— SOURCE EXTRACT —
BODY, MIND & SPIRIT | 33 Chapters

Author: Priyabhishek Sharma

17.53 K Views

Priyabhishek Sharma’s account of his spiritual journey and the remarkable events and synchronicities therein is quite fascinating.  I have read it with much interest and pleasure.                                                                               Dr Karan Singh, renowned scholar and former Union Minister. Initiated by a Himalayan Yogi (ascetic) with a beej (Vedic seed) mantra (prayer or chant),....

Prologue

What is that, declares Mundako Upanishads, by knowing which everything else is known. The quest to know is human but the mode of knowing is individual. When this quest takes a turn to the inner self - naturally or triggered by an event - it becomes spirituality. This spiritual urge to know our true self is natural but to begin walking on the path of spirituality is incidental, which is to say that there has to be a reason to begin that walk. Eye contact with someone whom we meet may change the direction of our lives or an event in our life may lead us in the direction to seek wisdom and deeper meaning of life. And, we set on a voyage of seeking not fully understanding what is being sought. We just start walking towards a misty destination. That’s how it happened to me. I had set out to seek something not quite clear but the journey had begun.

Why would my story matter to you or your story matter to me unless it has something meaningful to contribute to our own curiosities towards the Unknown? I am not a monk; I am at best an enigmatic married family man, father to a son, a reluctant hedonist, and had many crushes in life - the greatest being for the civil services exam that lasted for a decade. I was also not born as a great soul with an innate longing for God to be embraced by an enlightened Master to be guided into realization. I was, and am, a person of contradictions who accidentally came to the world of seeking. This elusive search, which later on became a spiritual quest, began out of the logic of circumstances – let me avoid the word fate – rather than out of any natural craving. Thus beginning as an accidental seeker, my footsteps gradually got firmly ensconced as a traveler of the spiritual path as I kept walking. The blurred road, however, kept opening with every stride through an exciting excursion of interesting landmarks making my journey not less worthy a pursuit to have been trudged in life than having been met with some other priority.

An accidental meeting with a Himalayan Master and my pure ad hoc drills into meditation with the beej (Vedic seed) mantra (chant) enunciated by him changed the direction of my life when a couple of years later, one day, I awoke to a weird dream finding my mind connecting with far off places and people. This experience bewildered me but also permanently changed me – now I had become a student of my own mind having turned my elusive outside search to the inside. The real journey into the world of meditation began. Going thus on, sooner, I realized that I was a victim of as well as a captive to my own mind. For at every attempt to rise, my footsteps would be clasped down to fall. However, as I kept seeking my own mind through a newly learned scientific technique of mind management called Kriya Yoga Meditation, after initial turmoil and discomfort, it started falling into place with some degree of fine-tuning with me. As this friendship between me and my mind grew, I became acquainted with the enormous powers that a focused mind was able to bestow. It opened to me a massive inner world full of spiritual possibilities that I was not aware of. As my association with the mind and meditation grew there came on this journey the third M – Masters. Many Masters appeared on the path guiding me on the crossroads, some staying for a longer duration, others just disappearing after giving the important guidance. Now a fourth M had entered into my life called Miracles. The journey had become replete with so many coincidences for which a better word ‘miracle’ had to be used as you would understand walking along in the succeeding pages. Now I was not walking but just skidding through towards the destination.

— SUPPLIED INFORMATION —
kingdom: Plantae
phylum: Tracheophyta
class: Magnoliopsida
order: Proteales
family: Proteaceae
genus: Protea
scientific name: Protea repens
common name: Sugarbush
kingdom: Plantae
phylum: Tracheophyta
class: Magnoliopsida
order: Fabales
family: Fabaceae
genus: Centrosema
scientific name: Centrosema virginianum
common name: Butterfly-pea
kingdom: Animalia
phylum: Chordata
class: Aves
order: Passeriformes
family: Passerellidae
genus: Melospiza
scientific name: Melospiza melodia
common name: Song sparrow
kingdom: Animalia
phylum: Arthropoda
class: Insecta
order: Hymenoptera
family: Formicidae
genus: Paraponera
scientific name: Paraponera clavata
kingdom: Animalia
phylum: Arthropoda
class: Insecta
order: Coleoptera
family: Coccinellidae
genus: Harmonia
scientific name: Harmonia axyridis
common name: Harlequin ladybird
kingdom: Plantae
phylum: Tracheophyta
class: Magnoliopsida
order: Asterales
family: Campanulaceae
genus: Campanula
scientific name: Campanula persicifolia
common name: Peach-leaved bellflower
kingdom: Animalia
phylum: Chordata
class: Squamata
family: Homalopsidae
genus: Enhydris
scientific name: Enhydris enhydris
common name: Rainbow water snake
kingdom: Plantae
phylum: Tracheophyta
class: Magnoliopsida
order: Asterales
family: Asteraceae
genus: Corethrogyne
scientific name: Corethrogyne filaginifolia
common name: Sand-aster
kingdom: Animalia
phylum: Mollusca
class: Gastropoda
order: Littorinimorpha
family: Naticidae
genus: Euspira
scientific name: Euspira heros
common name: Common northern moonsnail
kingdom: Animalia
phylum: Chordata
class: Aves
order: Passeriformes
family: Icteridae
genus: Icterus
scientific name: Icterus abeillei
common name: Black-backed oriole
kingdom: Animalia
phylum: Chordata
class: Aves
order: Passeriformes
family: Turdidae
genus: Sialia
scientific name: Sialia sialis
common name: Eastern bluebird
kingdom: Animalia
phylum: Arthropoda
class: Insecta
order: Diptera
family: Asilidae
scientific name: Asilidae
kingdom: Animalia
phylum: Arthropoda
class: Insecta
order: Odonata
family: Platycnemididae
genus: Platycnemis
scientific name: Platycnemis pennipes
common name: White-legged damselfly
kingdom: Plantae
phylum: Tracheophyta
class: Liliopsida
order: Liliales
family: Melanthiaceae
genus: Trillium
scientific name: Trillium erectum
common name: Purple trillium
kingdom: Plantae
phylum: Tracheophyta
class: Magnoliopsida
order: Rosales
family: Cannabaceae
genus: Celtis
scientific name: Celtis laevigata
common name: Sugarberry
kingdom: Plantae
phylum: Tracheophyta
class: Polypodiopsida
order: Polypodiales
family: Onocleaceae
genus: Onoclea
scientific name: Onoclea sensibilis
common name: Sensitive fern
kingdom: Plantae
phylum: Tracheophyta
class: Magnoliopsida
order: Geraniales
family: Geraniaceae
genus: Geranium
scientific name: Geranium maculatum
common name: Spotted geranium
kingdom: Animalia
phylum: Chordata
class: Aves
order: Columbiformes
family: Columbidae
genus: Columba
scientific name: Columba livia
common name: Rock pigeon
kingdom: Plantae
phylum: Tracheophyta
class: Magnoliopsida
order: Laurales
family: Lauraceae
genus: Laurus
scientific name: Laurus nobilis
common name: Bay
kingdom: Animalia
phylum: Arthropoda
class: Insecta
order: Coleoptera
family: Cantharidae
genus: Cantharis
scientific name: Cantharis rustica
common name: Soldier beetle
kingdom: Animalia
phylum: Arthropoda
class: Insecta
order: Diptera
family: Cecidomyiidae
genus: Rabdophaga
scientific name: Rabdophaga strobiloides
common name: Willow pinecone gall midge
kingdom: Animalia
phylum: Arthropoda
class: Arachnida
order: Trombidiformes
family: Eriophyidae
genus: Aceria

— WRITTEN EXERCISE A —
Translate this sentence from the prologue into Spanish: "The quest to know is human but the mode of knowing is individual."
— WRITTEN EXERCISE B —
Write the next paragraph of the prologue about the spiritual journey, starting after its final sentence.

— RESPONSE A —
La búsqueda de conocer es humana, pero el modo de conocer es individual.

— RESPONSE B —
How many times does it happen to every one of us that our instincts turn true, our premonitions caution us of impending danger that lies ahead in our path of life or incidents cast their shadows before an event? This is called intuition or sixth sense. Intuition just simply occurs as a flash of insight. It appears not from the thought of rationality or utility but from the gap that lies between two thoughts. It is a universal faculty of every creature. Animals are known to have this gift for centuries. Human beings also experience this faculty on many occasions. A mother, for instance, develops uncanny uneasiness for no known reason when at the same time her child at a faraway place is not feeling well. How many times it turns out that the friend we are thinking about instantly gives us a phone call. These might be those instances of coincidences in life, which happen on various occasions. But these might also be a reception of the vibration emitted by the close bond between two people. In the world of mobile phones, it is not unreasonable to believe that an intense thought can also travel through some kind of energy field from one person or place to another. In the current psychological lexicon, this faculty has been investigated as the extrasensory perception (ESP).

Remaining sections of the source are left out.